/bitcask

A simple Bitcask implementation in Java

Primary LanguageJava

bitcask

A simple Bitcask implementation in Java

Bitcask

A Log-Structured Hash Table for Fast Key/Value Data

What does Bitcask offer?

  1. Low latency per item read or written
  2. High throughput, especially when writing an incoming stream of random items
  3. Crash friendliness, both in terms of fast recovery and not losing data
  4. Ease of backup and restore

Bitcask paper

https://riak.com/assets/bitcask-intro.pdf

Server

1. Storage config

Properties Description Default Value
storageDir Data stored directory /bcask
cacheEnabled Enable/disable cache true
cacheSize Cache size (if enabled) 10000
fileSizeLimit Data file size limit 10MB
mergePeriodMils Data file merge period 5 mins

2. Start a Bitcask Server

Application.java

int port = Integer.valueOf(System.getProperty("port"));
String storageDir = System.getProperty("storageDir");
BitcaskStorageConfig storageConfig = BitcaskStorageConfig.builder()
    .storageDir(storageDir)
    .cacheEnabled(true).cacheSize(10000)
    .fileSizeLimit(1024000).mergePeriodMils(300000)
    .build();

BitcaskServer server = new BitcaskServer(port, storageConfig);
server.start();

Execution:

mvn clean install
mvn exec:java -Dexec.mainClass=com.github.example.kv.server.Application -Dport=6868 -DstorageDir=/data/bcask

3. Command Line

After start a Bitcask server, using the console to execute these commands:

  • Store key/value pair to storage
SET example_key "example value"
  • Get value of a key from storage
GET example_key
  • Remove a key/value pair
RMV example_key

Notes:

Key must not contain any whitespace and value must be surrounded by double quotes

Java Client Usage

1. Connect to a Bitcask server

BitcaskClient client = Bitcask.builder()
    .host("127.0.0.1")
    .port(6868)
    .timeOutMils(3000)
    .build();

2. API Usage

Bitcask key interface

BKey<String> bcaskKey = client.getKey("example_key");

Throws BitcaskException if key is empty or contains any whitespace

  • Set a key/value pair
bcaskKey.setValue("example value");

Return true if set key/value successfully, otherwise return false

  • Get value of a key from storage
bcaskKey.getValue();

Return value of key or throws BitcaskNotExistedKeyException if key is not existed

  • Remove a key
bcaskKey.remove();

Return true if remove key successfully, otherwise return false or throws BitcaskNotExistedKeyException if key is not existed

About Storage

How does the data file merging work?

Steps

  1. Get all stored file exclude currently active file -> Mergeable files
  2. Scan from closest to furthest mergeable files -> Build a key-value mapping from each one.
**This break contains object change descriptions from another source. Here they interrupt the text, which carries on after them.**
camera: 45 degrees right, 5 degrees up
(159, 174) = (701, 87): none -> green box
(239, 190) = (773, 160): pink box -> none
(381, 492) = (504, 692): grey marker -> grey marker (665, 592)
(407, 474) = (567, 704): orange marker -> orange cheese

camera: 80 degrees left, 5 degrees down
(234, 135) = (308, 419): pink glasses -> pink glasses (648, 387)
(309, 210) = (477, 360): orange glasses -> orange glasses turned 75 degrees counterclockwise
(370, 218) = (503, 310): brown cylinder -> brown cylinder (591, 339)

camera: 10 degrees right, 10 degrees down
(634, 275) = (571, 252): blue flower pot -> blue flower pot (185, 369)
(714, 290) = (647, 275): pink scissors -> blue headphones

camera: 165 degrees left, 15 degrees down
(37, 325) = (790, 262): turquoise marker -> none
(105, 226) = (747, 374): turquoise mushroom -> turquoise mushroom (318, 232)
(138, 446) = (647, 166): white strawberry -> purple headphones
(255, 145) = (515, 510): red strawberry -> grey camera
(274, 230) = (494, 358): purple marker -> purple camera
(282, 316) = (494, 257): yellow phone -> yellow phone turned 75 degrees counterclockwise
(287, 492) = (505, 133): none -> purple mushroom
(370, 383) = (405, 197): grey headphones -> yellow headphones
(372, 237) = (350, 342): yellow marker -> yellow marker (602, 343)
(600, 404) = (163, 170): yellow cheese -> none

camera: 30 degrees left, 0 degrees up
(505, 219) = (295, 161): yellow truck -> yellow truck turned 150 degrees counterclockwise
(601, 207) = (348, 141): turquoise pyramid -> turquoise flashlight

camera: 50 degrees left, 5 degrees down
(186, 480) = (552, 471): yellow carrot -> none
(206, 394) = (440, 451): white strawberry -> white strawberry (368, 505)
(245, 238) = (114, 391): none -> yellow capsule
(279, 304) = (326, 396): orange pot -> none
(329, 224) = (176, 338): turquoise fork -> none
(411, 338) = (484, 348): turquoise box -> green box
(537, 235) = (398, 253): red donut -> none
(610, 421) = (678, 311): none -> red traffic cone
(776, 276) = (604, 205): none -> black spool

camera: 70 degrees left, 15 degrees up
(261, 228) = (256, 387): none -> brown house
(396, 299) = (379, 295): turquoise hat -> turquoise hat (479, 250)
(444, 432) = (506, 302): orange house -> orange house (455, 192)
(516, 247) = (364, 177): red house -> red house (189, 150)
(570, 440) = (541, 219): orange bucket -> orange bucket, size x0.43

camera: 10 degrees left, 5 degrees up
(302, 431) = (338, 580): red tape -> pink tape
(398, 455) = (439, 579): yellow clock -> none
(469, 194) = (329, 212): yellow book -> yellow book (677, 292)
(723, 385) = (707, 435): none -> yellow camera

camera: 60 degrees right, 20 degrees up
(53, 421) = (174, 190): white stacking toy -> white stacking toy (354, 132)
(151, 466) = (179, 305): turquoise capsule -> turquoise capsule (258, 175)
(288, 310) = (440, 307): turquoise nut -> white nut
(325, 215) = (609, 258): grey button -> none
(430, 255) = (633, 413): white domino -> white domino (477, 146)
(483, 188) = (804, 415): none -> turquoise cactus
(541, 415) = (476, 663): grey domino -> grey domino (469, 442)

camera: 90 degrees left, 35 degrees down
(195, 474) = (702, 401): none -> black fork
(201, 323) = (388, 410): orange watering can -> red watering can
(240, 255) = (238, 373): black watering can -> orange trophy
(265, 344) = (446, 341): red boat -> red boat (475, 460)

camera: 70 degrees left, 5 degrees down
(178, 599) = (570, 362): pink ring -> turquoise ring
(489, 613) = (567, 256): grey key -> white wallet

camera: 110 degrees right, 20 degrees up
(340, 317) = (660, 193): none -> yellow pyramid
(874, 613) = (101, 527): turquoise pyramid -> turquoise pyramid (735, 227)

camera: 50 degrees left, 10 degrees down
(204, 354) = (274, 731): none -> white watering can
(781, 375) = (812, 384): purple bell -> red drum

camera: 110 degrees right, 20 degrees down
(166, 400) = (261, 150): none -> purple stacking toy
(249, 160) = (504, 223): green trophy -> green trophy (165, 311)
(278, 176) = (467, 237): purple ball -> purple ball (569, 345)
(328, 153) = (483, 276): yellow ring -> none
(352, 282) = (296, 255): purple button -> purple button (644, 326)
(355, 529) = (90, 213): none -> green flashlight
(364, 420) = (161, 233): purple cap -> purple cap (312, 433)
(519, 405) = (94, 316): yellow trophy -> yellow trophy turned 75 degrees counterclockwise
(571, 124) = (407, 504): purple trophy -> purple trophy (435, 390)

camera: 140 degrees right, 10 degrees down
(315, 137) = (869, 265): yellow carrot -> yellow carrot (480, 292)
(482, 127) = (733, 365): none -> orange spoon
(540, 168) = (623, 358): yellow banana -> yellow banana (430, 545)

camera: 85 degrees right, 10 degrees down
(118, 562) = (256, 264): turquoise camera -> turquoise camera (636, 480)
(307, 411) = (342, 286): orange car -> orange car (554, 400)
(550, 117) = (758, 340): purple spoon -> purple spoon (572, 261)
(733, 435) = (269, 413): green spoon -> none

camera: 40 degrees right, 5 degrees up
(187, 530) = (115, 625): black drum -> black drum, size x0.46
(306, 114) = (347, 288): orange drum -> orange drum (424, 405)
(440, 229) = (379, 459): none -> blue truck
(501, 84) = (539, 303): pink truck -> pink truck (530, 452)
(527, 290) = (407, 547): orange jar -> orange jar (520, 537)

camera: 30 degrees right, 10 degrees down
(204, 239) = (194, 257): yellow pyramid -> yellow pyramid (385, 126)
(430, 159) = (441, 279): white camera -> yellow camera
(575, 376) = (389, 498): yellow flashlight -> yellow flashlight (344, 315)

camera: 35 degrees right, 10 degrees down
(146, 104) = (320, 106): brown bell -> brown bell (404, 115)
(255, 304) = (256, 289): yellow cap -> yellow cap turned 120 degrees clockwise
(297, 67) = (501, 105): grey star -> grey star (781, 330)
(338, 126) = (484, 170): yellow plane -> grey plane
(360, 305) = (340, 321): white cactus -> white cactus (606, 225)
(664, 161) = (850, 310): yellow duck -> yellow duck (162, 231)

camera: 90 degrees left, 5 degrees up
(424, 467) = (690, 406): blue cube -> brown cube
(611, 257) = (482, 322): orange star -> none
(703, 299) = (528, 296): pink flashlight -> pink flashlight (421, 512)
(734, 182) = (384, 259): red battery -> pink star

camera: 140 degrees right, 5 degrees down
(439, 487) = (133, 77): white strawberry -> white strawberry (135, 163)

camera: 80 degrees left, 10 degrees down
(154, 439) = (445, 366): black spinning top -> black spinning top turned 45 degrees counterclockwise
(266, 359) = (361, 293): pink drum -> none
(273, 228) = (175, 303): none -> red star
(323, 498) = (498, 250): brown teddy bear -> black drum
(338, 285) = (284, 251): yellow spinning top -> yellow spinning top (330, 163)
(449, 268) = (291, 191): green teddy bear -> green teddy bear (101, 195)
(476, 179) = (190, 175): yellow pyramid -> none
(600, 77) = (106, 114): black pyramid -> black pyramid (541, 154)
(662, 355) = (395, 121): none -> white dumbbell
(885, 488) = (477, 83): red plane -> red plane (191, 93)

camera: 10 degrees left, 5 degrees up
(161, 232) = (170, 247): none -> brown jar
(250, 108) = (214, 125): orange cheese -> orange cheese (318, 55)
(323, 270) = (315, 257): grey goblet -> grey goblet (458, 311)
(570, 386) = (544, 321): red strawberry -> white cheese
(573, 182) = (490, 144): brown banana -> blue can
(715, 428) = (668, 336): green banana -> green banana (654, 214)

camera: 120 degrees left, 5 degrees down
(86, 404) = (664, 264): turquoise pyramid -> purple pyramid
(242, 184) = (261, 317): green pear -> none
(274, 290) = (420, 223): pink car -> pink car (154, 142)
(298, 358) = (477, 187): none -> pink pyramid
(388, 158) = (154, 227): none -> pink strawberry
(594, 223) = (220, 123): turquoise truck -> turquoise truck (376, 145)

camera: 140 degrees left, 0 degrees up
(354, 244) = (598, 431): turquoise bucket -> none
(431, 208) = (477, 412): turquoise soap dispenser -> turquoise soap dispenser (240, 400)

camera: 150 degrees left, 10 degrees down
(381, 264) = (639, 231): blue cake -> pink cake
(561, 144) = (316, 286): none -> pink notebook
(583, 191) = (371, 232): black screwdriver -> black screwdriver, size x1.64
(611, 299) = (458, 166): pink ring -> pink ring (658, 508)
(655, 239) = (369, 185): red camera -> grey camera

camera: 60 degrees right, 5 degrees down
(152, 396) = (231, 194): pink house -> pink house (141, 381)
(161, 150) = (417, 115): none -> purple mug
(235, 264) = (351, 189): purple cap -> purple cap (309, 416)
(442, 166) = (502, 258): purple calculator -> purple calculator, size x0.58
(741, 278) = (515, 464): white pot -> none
Using a metadata container to store last key-metadata mapping
  3. Create a compacted file to merge all processed files . Give it a name like to the closest merged file append with a suffix (to avoid duplicated file name)
  4. Write all last mapping data to the compact file. In this step need to check and remove deleted key (tombstone value)
  5. Update the merged metadata with the closest merged file path
  6. Delete all merged files then rename the compact file to closest merged file
  7. Update the merged mapping metadata to storage

Storage Benchmark

  • Environment: MacBook Pro (16-inch, 2021), Apple M1 Pro, 16GB, SSD 512GB. Amazon Corretto 17
  • No buffered file output
  • No cache enabled
Method File Size Number of keys Key size (bytes) Value size (bytes) Time (secs) Memory usage (MB)
Put 10MB 1 000 000 8 128 3,70 481
Get 10MB 1 000 000 8 128 0,97
Put 10MB 1 000 000 16 256 3,94 757
Get 10MB 1 000 000 16 256 0,99
Put 100MB 5 000 000 8 128 18,53 2144
Get 100MB 5 000 000 8 128 5,43
Put 100MB 10 000 000 8 128 38,13 3603
Get 100MB 10 000 000 8 128 11,39